Go through the material and pull out every line with the string "lines" in it.

--- START ---

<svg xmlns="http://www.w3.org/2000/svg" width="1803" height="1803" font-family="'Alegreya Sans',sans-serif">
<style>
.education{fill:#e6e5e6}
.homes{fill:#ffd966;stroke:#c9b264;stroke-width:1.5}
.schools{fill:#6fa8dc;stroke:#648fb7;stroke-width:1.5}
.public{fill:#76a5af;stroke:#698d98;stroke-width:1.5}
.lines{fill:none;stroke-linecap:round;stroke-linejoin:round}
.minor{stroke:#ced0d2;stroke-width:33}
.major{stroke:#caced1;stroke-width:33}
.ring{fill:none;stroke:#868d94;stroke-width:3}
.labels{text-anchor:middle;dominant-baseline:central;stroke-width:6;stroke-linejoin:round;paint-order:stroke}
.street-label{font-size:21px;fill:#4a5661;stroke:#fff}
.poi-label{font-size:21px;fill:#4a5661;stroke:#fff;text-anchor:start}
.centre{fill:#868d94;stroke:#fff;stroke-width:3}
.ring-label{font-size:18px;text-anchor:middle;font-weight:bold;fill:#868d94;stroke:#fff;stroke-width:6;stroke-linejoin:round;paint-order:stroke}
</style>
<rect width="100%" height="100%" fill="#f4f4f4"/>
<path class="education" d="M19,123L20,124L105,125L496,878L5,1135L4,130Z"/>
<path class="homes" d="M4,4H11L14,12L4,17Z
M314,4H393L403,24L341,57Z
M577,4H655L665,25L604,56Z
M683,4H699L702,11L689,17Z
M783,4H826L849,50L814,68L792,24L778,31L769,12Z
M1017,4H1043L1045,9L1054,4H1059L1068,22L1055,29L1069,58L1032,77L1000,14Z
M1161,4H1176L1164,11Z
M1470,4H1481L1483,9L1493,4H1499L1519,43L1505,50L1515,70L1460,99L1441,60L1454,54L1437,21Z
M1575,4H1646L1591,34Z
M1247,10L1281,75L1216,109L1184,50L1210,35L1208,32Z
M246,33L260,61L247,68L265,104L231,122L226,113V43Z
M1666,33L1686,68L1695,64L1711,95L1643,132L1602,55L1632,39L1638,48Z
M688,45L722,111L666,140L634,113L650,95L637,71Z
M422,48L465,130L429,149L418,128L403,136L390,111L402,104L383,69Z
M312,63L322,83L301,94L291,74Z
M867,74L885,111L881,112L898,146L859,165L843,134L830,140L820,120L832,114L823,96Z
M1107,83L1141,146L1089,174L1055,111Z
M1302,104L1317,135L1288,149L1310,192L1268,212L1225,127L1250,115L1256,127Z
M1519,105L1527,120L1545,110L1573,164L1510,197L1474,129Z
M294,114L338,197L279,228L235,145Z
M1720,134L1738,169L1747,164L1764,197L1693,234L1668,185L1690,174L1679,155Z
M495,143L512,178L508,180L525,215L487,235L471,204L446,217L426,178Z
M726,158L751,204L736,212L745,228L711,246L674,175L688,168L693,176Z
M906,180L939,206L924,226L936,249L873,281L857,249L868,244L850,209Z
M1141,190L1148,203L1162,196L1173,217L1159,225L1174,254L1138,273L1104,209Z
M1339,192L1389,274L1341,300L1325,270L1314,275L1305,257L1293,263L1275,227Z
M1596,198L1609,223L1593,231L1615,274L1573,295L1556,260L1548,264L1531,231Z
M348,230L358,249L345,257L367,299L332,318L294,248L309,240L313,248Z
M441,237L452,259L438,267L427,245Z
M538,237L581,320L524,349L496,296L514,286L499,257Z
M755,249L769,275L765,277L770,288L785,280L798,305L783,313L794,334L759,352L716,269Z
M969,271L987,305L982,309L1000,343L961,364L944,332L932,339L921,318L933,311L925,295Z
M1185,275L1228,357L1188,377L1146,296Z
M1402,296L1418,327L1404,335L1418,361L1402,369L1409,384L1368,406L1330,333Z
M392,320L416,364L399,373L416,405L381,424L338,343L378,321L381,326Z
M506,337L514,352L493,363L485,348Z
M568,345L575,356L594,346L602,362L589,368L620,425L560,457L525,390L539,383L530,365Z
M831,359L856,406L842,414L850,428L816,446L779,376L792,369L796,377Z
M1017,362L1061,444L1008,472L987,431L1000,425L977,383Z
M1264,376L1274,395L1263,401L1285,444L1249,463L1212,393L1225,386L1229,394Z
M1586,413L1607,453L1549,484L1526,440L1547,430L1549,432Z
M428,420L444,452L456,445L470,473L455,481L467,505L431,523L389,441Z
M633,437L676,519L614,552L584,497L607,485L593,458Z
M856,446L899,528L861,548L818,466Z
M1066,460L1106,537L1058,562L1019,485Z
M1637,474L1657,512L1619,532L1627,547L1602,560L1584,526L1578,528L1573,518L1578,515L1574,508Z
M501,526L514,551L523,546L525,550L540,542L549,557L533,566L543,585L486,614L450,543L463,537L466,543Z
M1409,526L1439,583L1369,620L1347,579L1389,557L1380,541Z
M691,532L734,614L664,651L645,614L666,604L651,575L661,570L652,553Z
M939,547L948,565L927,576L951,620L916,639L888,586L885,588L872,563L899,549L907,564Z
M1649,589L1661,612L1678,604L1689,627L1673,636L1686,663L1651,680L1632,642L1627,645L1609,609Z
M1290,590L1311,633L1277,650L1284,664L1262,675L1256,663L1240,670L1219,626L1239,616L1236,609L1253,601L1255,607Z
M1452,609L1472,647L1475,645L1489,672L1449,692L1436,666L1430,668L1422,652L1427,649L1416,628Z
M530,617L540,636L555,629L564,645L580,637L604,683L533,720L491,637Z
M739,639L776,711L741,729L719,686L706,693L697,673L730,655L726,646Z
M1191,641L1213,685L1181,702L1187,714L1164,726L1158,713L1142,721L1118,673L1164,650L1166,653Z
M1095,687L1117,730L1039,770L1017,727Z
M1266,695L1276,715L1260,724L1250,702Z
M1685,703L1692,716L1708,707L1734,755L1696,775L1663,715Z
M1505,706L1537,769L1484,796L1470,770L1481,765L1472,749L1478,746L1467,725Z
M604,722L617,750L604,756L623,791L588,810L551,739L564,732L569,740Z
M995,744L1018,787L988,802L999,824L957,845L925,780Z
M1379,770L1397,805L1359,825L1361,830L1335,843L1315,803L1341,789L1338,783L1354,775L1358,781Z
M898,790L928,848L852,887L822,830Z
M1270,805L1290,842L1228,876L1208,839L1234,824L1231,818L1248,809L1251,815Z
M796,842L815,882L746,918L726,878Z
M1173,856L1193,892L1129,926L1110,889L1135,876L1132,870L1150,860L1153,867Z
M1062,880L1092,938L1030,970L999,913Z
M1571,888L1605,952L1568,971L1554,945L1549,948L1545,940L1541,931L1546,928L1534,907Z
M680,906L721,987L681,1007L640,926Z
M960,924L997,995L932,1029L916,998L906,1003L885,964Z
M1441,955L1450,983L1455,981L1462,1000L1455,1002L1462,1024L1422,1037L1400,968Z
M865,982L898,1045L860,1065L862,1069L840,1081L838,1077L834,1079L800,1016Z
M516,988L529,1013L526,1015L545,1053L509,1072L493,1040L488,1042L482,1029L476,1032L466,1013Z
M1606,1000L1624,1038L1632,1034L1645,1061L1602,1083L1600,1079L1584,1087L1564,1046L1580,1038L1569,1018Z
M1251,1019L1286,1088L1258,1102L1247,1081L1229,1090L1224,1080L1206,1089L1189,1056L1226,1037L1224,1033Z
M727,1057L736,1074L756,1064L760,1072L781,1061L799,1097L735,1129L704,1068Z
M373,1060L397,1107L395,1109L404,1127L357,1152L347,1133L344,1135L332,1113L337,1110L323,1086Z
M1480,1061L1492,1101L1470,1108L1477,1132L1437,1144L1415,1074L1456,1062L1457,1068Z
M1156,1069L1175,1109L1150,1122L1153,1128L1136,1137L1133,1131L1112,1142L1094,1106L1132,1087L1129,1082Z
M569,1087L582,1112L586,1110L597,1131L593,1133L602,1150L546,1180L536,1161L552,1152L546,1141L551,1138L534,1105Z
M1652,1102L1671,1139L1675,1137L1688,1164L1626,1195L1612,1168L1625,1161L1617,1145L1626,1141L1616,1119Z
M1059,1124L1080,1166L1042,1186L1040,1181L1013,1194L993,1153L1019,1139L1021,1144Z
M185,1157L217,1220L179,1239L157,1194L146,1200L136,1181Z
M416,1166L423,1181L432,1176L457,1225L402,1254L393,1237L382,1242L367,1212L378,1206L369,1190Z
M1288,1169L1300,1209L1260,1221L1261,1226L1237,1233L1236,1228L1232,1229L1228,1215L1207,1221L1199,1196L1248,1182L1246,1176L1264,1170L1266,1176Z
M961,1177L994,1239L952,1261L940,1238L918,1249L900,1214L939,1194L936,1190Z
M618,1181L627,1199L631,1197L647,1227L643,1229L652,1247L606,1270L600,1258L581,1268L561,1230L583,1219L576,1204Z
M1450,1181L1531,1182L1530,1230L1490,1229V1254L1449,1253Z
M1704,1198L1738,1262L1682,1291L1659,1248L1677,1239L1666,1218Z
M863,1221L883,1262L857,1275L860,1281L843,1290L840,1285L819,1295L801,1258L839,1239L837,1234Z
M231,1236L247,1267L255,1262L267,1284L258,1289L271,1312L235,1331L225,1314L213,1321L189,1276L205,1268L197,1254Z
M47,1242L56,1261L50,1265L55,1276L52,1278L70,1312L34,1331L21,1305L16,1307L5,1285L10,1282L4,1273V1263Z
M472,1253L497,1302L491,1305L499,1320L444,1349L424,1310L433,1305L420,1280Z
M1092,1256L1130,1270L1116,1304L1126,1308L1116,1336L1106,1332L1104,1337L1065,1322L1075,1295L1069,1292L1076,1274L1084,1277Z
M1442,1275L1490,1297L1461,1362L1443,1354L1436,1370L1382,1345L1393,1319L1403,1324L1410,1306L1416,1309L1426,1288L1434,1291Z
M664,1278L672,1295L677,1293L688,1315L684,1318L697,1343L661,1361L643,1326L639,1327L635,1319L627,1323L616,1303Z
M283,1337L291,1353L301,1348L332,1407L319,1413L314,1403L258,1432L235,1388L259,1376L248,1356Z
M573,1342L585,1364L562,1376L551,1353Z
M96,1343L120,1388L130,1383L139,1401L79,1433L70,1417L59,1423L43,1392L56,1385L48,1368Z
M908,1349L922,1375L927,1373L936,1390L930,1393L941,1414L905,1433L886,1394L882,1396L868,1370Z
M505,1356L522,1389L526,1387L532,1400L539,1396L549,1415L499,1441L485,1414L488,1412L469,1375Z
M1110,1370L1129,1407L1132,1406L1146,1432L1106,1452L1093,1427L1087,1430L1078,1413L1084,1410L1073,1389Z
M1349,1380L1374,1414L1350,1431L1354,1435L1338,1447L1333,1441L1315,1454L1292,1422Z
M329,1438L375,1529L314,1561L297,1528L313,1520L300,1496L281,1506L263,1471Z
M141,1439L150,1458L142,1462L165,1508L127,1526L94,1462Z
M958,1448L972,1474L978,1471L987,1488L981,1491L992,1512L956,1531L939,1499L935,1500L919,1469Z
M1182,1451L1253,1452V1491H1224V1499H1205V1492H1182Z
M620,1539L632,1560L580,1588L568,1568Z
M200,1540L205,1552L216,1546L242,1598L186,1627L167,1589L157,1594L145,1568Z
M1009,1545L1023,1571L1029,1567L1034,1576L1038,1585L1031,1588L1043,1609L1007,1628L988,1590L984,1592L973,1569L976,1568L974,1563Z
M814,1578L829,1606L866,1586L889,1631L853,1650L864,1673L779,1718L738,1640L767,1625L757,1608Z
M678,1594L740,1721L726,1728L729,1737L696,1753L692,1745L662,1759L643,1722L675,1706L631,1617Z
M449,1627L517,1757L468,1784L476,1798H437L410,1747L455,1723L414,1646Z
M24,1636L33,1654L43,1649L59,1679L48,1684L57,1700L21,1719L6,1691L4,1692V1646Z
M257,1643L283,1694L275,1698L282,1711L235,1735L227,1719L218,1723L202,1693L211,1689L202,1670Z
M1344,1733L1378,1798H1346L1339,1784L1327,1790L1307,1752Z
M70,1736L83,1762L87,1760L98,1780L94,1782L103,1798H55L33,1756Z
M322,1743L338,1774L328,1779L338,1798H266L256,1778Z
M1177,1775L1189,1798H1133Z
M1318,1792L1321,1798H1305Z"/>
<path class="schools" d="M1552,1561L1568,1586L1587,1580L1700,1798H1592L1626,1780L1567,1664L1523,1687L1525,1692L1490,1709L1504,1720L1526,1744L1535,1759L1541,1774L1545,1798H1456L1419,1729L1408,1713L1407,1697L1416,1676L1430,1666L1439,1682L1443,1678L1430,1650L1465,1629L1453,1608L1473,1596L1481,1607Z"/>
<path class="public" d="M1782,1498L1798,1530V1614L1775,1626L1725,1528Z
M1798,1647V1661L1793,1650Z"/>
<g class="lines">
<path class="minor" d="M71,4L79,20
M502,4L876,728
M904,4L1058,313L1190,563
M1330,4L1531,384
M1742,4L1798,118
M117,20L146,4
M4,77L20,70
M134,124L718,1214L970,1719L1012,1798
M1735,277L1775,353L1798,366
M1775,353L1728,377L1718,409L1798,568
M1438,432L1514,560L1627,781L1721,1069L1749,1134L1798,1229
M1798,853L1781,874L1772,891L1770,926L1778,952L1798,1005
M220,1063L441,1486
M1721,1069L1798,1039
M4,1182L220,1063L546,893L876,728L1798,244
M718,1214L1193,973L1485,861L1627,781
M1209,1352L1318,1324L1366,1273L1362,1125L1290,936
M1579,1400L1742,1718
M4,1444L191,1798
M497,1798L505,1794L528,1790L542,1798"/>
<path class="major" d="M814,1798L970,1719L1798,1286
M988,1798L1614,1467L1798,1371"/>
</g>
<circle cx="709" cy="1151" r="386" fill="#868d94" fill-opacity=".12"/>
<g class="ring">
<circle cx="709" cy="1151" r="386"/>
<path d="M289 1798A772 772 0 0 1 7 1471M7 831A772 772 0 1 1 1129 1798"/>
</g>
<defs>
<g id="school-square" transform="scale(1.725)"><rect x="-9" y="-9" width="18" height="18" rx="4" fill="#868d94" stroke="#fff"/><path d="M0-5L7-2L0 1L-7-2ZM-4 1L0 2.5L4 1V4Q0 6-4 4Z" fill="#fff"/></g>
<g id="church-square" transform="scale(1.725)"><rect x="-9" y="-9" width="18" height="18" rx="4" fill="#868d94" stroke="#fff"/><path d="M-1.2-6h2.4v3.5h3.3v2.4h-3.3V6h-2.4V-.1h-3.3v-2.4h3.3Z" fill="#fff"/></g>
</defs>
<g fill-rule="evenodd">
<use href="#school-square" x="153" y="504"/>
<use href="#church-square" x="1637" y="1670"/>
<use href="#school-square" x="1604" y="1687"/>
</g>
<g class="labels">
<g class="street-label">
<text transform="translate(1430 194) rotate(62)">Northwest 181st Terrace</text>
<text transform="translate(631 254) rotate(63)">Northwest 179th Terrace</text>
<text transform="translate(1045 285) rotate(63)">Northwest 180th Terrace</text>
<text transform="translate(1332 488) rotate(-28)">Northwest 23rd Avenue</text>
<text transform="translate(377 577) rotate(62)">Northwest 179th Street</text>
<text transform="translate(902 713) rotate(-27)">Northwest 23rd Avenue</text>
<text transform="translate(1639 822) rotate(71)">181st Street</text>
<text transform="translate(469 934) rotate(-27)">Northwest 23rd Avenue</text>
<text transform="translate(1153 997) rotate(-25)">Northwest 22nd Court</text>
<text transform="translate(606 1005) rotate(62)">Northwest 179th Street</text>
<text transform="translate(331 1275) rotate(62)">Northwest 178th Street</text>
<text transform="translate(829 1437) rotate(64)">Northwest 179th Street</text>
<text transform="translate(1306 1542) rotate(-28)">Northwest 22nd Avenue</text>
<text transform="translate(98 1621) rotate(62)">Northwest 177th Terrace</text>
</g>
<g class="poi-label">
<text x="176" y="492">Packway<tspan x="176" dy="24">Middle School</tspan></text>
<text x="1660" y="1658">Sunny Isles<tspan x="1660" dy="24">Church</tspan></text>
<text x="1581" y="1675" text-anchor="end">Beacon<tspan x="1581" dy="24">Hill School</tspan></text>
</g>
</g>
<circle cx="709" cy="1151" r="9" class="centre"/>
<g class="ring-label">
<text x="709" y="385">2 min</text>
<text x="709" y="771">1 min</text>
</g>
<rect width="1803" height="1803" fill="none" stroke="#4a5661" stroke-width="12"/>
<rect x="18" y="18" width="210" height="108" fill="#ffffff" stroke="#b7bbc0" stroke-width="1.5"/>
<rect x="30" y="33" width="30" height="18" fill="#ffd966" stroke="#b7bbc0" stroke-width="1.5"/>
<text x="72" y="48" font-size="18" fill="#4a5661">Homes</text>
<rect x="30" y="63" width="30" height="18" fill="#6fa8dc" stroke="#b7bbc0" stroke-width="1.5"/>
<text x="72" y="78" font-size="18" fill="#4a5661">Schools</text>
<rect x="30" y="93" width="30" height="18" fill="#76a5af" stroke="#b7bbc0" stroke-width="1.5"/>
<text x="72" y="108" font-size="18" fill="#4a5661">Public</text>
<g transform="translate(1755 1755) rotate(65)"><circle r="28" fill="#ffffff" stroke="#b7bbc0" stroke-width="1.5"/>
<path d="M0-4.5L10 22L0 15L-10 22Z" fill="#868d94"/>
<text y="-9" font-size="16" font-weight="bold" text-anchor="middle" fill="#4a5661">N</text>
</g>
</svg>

--- END ---

Output for this exercise>
.lines{fill:none;stroke-linecap:round;stroke-linejoin:round}
<g class="lines">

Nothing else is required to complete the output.